Requirement — Extract every line of the entries below that contains the word "Cantata", matching case exactly.

Collected data entries
* * * * * * * * *

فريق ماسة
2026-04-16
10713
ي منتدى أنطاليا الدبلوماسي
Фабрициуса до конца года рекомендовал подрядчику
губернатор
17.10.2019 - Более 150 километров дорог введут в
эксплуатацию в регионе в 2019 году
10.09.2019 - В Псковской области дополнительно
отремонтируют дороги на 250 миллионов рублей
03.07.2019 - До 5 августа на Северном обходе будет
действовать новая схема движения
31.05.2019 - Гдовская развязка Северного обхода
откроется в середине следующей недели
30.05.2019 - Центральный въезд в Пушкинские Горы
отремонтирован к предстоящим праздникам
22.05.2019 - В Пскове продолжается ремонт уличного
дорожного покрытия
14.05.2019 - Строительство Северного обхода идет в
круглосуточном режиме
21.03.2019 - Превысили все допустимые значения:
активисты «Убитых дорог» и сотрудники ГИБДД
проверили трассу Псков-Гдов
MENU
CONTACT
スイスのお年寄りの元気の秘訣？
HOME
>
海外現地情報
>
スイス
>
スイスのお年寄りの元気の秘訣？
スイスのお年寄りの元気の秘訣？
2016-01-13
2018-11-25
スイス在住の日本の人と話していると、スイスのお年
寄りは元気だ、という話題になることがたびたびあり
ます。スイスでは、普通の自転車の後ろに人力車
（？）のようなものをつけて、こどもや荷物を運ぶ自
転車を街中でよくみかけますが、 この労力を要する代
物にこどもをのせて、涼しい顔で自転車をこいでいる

* * * * * * * * *

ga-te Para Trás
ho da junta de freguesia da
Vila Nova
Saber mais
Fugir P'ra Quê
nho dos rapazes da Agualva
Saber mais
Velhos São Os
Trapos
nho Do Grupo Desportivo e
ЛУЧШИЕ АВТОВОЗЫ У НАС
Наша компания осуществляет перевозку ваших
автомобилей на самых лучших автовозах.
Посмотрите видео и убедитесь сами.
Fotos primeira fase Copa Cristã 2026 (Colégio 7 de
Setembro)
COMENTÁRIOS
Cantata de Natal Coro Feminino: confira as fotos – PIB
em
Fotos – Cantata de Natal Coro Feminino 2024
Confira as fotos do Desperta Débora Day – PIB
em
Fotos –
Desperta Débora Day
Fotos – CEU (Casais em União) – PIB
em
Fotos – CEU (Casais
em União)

* * * * * * * * *

Written response —
Cantata de Natal Coro Feminino: confira as fotos – PIB
Fotos – Cantata de Natal Coro Feminino 2024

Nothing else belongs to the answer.